It turns out I misunderstood how these font piece colors work. They are not describing the gradient, but the 'BackColor' gives the color of the symbols of the font (the 'outline'), while the 'ForeColor' specifies the color with which the open spaces with them are filled. The latter is used as a gradient dropping to half the brightness in the shadowed part (in the lower-right square corner). This is rather opposite from usual terminology for font coloring, where 'foreground color' means the color of the symbols, and background everything in or around them.
Since piece fonts usually depict white pieces with thin lines, and black pieces as ultra-bold blobs, this means that one percieves the white pieces as having the ForeColorWhite, and black pieces as having the BackColorBlack. The outline of the white pieces (conventionally black) is then in the BackColorWhite, while the details on black pieces (conventionally transparent in WinBoard and the whitePieceColor in XBoard) are inscribed in the ForeColorBlack (with gradient).
So it would be logical to associate -fontPieceForeColorWhite with -whitePieceColor, and -fontPieceBackColorBlack with -blackPieceColor (i.e. set them through the same color controls in the View -> Board dialog), and define -fontPieceBackColorWhite as black and -fontPieceForeColorBlack as white (as transparency is not an option). There probably is little demand for altering the latter two, so leaving a command-line option as the only way to do it doesn't sem to bad.
There is only one snag: with the option 'All White', (or in a Shogi font), the 'black' pieces would also have thin outlines, and would be percieved as having the ForeColorBlack, while the BackColorBlack should preferably be fixed to black. Rather than forcing the user to swap the colors when he is using pieces with thin outline for both sides, it would be better to let WinBoard do this automatically, and use the BackColorBlack for filling the inner area (which normaly would be used for the fat symbol), and use the BackColorWhite for drawing the outline. This would force white and black to always use the same color for the narrow outline, however. I am not sure this is a problem; in fact it seems the option 'All White' is superfluous for font-based pieces, as one could simply define the -fontPieceToCharTable such that black pieces map to the same font symbol as the corresponding white pieces. A Shogi font would also not really need the option 'All White', as it usually provides the upside-down pieces as different symbols of the font. Coloring their outline black, and their interior white, is actually exactly what you need to give them the same colors as the white pieces.

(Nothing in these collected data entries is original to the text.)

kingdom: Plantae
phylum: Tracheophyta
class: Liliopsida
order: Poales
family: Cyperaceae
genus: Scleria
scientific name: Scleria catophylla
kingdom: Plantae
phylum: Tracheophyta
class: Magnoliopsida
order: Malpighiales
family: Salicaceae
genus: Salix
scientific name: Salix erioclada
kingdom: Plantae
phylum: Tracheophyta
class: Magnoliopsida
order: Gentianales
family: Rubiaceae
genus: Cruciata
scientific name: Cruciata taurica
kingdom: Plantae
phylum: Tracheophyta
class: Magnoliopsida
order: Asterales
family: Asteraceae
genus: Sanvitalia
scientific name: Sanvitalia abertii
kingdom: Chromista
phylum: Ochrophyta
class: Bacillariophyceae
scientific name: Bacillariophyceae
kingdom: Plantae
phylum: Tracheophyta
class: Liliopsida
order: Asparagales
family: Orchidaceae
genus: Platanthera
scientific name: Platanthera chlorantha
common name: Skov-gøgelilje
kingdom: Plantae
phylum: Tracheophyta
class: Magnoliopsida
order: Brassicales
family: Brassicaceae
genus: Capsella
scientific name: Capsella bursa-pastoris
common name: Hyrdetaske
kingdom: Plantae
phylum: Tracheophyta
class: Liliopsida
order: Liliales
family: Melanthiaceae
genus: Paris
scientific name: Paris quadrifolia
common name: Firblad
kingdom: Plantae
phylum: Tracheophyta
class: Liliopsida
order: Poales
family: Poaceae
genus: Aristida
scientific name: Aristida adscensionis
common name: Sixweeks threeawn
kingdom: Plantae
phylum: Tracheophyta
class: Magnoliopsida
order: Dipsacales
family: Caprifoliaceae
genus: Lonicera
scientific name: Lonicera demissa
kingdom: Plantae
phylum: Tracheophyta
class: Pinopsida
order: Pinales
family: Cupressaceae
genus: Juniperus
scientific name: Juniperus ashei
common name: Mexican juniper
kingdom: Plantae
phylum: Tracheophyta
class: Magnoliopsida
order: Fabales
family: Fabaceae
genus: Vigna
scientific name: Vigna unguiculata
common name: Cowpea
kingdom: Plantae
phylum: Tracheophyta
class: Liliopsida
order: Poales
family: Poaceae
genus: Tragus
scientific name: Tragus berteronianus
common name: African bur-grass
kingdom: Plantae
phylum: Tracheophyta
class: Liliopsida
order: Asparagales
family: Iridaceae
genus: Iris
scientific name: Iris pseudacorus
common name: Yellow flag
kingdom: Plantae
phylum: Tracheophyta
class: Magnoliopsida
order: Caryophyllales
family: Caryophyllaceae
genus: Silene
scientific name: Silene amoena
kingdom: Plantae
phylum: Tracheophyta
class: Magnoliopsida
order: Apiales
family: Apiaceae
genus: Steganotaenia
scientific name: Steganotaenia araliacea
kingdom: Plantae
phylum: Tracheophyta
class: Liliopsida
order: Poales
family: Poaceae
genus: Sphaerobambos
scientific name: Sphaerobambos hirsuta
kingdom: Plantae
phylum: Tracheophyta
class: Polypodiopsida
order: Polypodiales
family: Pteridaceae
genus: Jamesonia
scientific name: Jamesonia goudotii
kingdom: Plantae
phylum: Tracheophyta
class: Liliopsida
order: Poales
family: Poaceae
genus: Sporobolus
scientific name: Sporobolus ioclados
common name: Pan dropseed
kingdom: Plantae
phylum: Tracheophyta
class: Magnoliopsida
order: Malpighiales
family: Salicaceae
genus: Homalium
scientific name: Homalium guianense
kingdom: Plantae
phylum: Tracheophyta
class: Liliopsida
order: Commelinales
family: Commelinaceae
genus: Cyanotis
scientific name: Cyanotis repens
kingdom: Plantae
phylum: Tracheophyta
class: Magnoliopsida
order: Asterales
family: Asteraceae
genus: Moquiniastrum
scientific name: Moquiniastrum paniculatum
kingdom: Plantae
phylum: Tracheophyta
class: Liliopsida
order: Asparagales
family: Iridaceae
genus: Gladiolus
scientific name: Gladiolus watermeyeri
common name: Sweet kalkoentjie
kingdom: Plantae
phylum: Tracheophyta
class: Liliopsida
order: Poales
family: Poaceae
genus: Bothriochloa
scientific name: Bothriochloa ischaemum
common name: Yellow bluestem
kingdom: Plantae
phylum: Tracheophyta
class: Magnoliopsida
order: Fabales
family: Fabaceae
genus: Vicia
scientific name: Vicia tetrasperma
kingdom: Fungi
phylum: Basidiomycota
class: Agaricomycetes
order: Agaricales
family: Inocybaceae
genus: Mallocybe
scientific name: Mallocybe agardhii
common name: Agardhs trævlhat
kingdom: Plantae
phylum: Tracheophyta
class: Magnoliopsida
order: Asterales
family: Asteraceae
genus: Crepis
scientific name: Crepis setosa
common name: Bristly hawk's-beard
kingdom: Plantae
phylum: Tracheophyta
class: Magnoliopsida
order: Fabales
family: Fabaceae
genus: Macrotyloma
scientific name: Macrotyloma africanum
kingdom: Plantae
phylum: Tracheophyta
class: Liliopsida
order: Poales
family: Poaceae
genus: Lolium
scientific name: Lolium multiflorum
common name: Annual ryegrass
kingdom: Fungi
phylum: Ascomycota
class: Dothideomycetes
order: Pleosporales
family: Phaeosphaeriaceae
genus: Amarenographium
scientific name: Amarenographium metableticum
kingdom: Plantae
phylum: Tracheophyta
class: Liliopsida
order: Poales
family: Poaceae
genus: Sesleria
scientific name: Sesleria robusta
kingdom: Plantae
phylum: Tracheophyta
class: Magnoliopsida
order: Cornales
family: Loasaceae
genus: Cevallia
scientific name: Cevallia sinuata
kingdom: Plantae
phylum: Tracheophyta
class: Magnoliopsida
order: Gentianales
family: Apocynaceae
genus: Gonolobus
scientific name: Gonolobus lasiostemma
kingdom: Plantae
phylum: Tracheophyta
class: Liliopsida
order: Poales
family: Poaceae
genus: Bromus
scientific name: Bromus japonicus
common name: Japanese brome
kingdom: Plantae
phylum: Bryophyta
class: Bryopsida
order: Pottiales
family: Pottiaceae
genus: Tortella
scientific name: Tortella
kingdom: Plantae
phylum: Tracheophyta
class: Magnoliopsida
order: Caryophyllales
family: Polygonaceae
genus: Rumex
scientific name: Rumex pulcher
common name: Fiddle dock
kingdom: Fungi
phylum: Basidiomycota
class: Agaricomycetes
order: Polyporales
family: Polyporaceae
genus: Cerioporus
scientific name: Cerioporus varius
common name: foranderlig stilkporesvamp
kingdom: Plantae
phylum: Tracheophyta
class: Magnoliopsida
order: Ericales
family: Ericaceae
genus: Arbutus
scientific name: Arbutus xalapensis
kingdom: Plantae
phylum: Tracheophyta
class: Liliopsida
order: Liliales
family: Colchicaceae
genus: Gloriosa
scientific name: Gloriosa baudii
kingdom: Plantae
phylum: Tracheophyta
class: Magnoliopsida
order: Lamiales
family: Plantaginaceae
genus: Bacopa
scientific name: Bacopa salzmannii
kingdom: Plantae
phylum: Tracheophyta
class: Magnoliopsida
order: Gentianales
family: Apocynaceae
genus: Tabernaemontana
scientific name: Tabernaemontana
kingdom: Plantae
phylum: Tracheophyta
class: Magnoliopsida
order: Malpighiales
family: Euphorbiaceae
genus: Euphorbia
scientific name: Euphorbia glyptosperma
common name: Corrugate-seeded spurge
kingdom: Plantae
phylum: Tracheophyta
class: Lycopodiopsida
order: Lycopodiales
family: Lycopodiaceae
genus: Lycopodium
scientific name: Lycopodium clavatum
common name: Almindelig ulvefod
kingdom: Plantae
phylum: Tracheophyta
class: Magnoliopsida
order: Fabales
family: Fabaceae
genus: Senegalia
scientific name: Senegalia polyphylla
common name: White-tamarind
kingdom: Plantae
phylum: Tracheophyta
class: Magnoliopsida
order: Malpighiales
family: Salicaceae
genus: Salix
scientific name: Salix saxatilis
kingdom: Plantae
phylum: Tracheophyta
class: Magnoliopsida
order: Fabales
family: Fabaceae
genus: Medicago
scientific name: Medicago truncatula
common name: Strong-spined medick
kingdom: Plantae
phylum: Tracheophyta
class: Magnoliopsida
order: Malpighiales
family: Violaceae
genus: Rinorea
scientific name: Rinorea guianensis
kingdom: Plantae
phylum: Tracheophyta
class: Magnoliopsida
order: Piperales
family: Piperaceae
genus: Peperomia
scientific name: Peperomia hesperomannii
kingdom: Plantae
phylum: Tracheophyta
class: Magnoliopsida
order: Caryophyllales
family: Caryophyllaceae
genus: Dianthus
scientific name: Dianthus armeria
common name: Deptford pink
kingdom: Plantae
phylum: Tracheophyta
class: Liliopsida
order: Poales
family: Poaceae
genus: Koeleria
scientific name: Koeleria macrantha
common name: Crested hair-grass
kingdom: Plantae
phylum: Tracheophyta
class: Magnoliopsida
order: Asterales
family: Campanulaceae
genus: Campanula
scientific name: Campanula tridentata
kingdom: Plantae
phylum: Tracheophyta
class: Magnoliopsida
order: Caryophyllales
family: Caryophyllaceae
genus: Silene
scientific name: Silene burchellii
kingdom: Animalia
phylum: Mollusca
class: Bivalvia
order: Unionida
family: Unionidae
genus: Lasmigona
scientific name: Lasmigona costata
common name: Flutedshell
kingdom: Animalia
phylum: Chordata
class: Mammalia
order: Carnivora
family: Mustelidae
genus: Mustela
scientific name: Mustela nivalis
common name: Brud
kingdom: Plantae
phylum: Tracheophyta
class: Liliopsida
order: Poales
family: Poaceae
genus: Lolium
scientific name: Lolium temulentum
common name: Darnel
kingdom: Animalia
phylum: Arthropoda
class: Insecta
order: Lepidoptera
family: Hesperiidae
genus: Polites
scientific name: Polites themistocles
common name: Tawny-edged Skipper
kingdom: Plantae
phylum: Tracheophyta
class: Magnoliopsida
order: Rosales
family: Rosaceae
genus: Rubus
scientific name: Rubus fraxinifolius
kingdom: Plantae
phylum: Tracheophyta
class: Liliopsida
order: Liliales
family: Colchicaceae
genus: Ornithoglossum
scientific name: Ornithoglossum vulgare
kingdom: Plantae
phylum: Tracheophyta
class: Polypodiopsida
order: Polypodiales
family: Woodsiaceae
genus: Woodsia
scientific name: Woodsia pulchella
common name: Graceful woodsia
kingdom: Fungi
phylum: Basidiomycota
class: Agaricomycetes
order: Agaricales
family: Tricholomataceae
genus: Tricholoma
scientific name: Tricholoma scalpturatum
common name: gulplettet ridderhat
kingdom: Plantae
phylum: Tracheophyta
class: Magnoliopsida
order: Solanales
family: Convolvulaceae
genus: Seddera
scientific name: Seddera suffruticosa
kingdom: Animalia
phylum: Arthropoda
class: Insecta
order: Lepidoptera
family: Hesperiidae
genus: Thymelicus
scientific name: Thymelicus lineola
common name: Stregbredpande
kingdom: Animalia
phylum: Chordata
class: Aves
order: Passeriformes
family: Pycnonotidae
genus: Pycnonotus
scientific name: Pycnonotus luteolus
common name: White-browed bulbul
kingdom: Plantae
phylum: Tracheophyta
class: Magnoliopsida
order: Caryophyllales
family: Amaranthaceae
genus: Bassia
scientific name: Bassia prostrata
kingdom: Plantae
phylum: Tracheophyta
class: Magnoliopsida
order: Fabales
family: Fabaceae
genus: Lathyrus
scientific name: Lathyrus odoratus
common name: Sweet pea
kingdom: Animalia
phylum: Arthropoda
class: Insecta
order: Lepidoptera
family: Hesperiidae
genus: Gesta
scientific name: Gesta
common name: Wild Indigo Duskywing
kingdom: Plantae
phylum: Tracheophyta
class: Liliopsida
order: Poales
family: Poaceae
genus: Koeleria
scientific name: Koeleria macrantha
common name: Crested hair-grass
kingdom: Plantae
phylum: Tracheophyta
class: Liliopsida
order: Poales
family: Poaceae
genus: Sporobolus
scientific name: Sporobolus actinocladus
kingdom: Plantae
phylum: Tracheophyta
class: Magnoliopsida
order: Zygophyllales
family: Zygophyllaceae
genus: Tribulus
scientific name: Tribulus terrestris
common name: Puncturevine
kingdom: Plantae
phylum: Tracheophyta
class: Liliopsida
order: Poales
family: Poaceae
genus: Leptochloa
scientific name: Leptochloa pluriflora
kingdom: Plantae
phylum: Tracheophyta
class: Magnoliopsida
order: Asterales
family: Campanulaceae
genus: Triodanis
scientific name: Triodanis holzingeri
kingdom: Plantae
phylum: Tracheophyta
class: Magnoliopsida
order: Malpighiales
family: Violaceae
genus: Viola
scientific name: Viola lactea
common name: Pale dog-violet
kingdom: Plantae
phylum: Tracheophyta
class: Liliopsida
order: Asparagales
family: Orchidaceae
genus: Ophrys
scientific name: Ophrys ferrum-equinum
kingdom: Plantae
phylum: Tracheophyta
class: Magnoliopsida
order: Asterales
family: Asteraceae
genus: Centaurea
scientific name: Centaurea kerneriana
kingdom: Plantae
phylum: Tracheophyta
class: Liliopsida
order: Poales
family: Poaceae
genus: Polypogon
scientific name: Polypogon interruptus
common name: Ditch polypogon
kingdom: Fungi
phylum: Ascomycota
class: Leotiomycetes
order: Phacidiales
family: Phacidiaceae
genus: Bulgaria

So the bottom line seems to be:
* Use the -whitePieceColor control in View -> Board to set -fontPieceForeColorWhite when 'Use piece font' is ticked
* Use the -blackPieceColor control in View -> Board to set -fontPieceBackColorBlack when 'Use piece font' is ticked
* Use the white-piece outline color and black-piece outline color for black-piece outline and interior when rendering in 'All white' mode
[edit] Oh sh*t... I messed up! When I ported the WinBoard option handling to XBoard (I think that was in 4.5.0), I had to account for the completely different representations of colors in the two. So the color options do not directly point to a color variable, but contain a number, which is then passed to a function that uses it as index in a table with pointers to the actual color variables, which then does the conversion to the required format, and stores it there. In WinBoard I accidentally swapped the Fore and Back colors in that table. So the ForeColor option now sets what internally was the BackColor, and vice versa... This is why the naming was so strange.
All the more reason to deprecate these options. I guess I will let the font pieces use the same -wpc and -bpc for their main color, and then introduce two new options -pieceOutlineColor and -pieceDetailsColor for the minor colors of font pieces.